→ Task directions: Copy all of the data below verbatim, line by line.

→ Data for review:

********

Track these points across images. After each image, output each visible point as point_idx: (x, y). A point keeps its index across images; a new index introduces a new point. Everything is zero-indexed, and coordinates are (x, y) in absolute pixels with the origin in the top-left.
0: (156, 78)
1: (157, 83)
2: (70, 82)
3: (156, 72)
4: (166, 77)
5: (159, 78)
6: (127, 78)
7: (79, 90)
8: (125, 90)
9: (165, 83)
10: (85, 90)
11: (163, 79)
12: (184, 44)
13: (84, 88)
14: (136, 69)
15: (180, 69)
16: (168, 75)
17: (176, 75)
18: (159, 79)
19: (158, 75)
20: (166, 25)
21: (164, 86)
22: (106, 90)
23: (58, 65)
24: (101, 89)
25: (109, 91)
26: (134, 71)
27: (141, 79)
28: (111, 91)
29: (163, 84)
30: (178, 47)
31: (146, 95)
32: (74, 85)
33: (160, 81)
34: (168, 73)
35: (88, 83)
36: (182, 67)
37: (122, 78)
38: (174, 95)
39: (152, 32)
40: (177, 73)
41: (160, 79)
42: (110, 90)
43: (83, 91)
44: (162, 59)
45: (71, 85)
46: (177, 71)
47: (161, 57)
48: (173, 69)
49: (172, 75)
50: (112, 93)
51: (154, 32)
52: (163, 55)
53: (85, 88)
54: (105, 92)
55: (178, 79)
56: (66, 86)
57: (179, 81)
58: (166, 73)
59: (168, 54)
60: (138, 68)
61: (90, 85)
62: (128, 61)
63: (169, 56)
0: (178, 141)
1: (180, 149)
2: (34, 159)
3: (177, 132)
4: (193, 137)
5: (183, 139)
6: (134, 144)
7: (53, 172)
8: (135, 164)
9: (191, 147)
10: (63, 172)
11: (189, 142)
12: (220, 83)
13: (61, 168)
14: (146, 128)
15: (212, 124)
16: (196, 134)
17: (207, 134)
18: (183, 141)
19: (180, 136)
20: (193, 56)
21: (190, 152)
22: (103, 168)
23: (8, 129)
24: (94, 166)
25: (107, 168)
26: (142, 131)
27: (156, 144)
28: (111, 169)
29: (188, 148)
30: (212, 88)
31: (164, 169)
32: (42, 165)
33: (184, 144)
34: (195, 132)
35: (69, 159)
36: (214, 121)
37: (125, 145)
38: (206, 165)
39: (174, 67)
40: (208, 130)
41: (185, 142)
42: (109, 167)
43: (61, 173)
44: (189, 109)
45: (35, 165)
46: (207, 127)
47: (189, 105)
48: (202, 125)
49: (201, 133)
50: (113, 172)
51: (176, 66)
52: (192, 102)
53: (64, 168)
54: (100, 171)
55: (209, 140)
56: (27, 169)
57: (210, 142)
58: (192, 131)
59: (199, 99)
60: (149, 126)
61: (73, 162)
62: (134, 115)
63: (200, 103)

********

→ Result:
Track these points across images. After each image, output each visible point as point_idx: (x, y). A point keeps its index across images; a new index introduces a new point. Everything is zero-indexed, and coordinates are (x, y) in absolute pixels with the origin in the top-left.
0: (156, 78)
1: (157, 83)
2: (70, 82)
3: (156, 72)
4: (166, 77)
5: (159, 78)
6: (127, 78)
7: (79, 90)
8: (125, 90)
9: (165, 83)
10: (85, 90)
11: (163, 79)
12: (184, 44)
13: (84, 88)
14: (136, 69)
15: (180, 69)
16: (168, 75)
17: (176, 75)
18: (159, 79)
19: (158, 75)
20: (166, 25)
21: (164, 86)
22: (106, 90)
23: (58, 65)
24: (101, 89)
25: (109, 91)
26: (134, 71)
27: (141, 79)
28: (111, 91)
29: (163, 84)
30: (178, 47)
31: (146, 95)
32: (74, 85)
33: (160, 81)
34: (168, 73)
35: (88, 83)
36: (182, 67)
37: (122, 78)
38: (174, 95)
39: (152, 32)
40: (177, 73)
41: (160, 79)
42: (110, 90)
43: (83, 91)
44: (162, 59)
45: (71, 85)
46: (177, 71)
47: (161, 57)
48: (173, 69)
49: (172, 75)
50: (112, 93)
51: (154, 32)
52: (163, 55)
53: (85, 88)
54: (105, 92)
55: (178, 79)
56: (66, 86)
57: (179, 81)
58: (166, 73)
59: (168, 54)
60: (138, 68)
61: (90, 85)
62: (128, 61)
63: (169, 56)
0: (178, 141)
1: (180, 149)
2: (34, 159)
3: (177, 132)
4: (193, 137)
5: (183, 139)
6: (134, 144)
7: (53, 172)
8: (135, 164)
9: (191, 147)
10: (63, 172)
11: (189, 142)
12: (220, 83)
13: (61, 168)
14: (146, 128)
15: (212, 124)
16: (196, 134)
17: (207, 134)
18: (183, 141)
19: (180, 136)
20: (193, 56)
21: (190, 152)
22: (103, 168)
23: (8, 129)
24: (94, 166)
25: (107, 168)
26: (142, 131)
27: (156, 144)
28: (111, 169)
29: (188, 148)
30: (212, 88)
31: (164, 169)
32: (42, 165)
33: (184, 144)
34: (195, 132)
35: (69, 159)
36: (214, 121)
37: (125, 145)
38: (206, 165)
39: (174, 67)
40: (208, 130)
41: (185, 142)
42: (109, 167)
43: (61, 173)
44: (189, 109)
45: (35, 165)
46: (207, 127)
47: (189, 105)
48: (202, 125)
49: (201, 133)
50: (113, 172)
51: (176, 66)
52: (192, 102)
53: (64, 168)
54: (100, 171)
55: (209, 140)
56: (27, 169)
57: (210, 142)
58: (192, 131)
59: (199, 99)
60: (149, 126)
61: (73, 162)
62: (134, 115)
63: (200, 103)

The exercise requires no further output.